So, you have set up your new application and all the infrastructure that supports it; maybe you have done it the old fashioned way and purchased some servers and network equipment or set it up in the cloud (AWS, Azure or GCP). However, you have deployed the application at will, along with the infrastructure and output logs.
Logs are great for telling us what is happening in our applications and platforms, from whether the application is working as expected down to who has been using them and what actions have been carried out.
There is an absolute wealth of information that is generated and held by the applications we run. We may need this information for many things, such as troubleshooting why the application has failed to process a payment or to help us detect unauthorised access attempts. It’s all there in the logs, just waiting for us to read.
Now all that sounds good, right? Except, for the most part, logs are stored at the source on our servers or network appliances, typically in text files and almost impossible to read in their natural habitat. So, what good are they, you may be asking yourself? Let’s see how we can take all these logs from different places and bring them somewhere applicable.
What is a Data Lake?
A quick Google for “what is a Data Lake?” and up pops good old Wikipedia with:
“A Data Lake is a system or repository of data stored in its natural/raw format, usually object blobs or files. A Data Lake is usually a single store of data, including raw copies of source system data, sensor data, social data etc. and transformed data used for reporting, visualisation, advanced analytics and machine learning. A Data Lake can include structured data from relational databases (rows and columns), semi-structured data (CSV, logs, XML, JSON), unstructured data (emails, documents, PDFs) and binary data (images, audio, video). A Data Lake can be established “on premises” (within an organisation’s data centres) or “in the cloud” (using cloud services from vendors such as Amazon, Microsoft, or Google).”
So, in a nutshell, a Data Lake is precisely that: a central repository for data. But does that help us with the problem of having a lot of log data? Just by sending the logs to your Data Lake, what exactly do we get?

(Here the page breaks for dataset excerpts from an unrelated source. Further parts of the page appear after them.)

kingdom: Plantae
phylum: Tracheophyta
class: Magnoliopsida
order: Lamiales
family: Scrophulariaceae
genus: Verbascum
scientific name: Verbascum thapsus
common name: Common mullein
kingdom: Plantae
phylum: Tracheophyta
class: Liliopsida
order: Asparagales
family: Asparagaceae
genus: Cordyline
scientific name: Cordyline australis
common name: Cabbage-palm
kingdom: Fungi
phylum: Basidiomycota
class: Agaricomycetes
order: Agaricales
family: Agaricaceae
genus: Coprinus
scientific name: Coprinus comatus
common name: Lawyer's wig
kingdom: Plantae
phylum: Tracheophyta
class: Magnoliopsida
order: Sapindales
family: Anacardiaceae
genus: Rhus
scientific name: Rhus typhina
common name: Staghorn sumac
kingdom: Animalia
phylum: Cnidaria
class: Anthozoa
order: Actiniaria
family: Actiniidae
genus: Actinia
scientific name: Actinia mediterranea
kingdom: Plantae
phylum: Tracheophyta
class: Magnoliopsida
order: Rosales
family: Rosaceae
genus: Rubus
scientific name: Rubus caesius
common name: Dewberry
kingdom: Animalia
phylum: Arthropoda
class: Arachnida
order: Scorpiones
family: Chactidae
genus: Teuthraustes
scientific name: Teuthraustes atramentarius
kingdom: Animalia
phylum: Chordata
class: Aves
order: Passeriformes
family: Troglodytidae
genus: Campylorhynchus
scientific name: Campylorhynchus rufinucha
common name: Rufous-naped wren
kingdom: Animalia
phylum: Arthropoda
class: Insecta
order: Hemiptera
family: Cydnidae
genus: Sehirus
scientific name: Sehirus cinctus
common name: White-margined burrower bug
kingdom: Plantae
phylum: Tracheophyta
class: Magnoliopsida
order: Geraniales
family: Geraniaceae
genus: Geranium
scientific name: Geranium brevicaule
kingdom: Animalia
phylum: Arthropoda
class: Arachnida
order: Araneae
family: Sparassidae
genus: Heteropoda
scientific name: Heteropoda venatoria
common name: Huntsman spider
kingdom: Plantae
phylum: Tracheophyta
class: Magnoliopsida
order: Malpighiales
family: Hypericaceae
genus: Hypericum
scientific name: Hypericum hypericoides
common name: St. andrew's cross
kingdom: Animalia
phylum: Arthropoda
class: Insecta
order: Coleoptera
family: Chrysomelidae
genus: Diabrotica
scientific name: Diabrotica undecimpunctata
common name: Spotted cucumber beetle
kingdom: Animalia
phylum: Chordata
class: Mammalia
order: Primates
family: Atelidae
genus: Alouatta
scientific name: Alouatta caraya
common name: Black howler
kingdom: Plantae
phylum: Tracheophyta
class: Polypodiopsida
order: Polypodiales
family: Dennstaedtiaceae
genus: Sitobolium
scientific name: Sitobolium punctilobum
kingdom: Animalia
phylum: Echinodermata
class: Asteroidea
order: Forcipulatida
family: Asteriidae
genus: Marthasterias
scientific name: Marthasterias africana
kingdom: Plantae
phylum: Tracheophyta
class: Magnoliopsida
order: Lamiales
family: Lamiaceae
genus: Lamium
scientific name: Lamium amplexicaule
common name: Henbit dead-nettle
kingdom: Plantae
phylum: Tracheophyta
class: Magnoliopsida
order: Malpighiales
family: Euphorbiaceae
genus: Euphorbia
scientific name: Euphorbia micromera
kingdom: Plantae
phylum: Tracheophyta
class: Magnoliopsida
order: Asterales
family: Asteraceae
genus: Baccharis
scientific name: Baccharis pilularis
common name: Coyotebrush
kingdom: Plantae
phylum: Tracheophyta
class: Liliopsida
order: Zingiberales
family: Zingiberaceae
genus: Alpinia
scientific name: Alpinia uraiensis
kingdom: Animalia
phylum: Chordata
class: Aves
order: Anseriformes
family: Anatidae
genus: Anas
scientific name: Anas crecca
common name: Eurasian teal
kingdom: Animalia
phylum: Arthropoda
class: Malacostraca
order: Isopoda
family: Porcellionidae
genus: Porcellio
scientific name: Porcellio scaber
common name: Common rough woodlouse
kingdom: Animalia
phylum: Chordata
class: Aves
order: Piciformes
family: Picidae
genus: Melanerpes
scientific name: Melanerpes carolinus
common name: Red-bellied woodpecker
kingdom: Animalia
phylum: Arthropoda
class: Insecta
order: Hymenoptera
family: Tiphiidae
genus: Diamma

Well, you get all of your logs from your servers, OS and App logs, and possibly all of your firewall and network logs held in a single place. But while we now have all the logs in one place, everything is mixed together. That doesn’t help when it comes to making the data easily accessible, does it? You could argue we have made it worse by sending all the logs to a single place that is unstructured.
Enter Elastic
Elasticsearch is a powerful search engine based on the Lucene library. It allows us to index our logs into a structured format. More than just that, Elastic also provides us with the means to ingest logs from many sources by using Filebeat. This lightweight data shipper agent can send logs directly to Elasticsearch and supports many other output options, such as Logstash or queuing solutions such as Kafka. Filebeat has numerous modules that allow it to receive logs from many sources, including Office 365, AWS, operating system logs, Firewall logs, CISCO and Palo Alto, and more.
By parsing logs through Filebeat and on to Elasticsearch, they are stored as JSON documents and have all the fields mapped as the correct type within the log file. So straight away, Elastic is helping us to make sense of all these logs by taking them from their raw format and transforming them into documents that we can use and store in an organised manner.
But this is only half the issue. Now we have the logs coming in, how do we see these logs and work with them? Well, there is a tool for that too. Kibana, another part of the Elastic Stack, is a web frontend for Elasticsearch. Kibana allows us to visualise the data that we are sending to Elasticsearch.
Through these visualisations, we can build dashboards that show us what is happening in our applications. For example, we could set up dashboards to show us the number of transactions being processed per hour and the outcomes of those transactions. If it’s in the logs, we can query and visualise it.
But it doesn’t stop there. With machine learning, we can build in anomaly detection and have alerts to give us a heads up that something has gone wrong in the application, helping support to be preemptive and proactive rather than waiting for someone to raise an issue. Suddenly, through the Elastic Stack, your logs Data Lake is now working for you, helping you make the most of your data that initially, you may have turned to only after the event.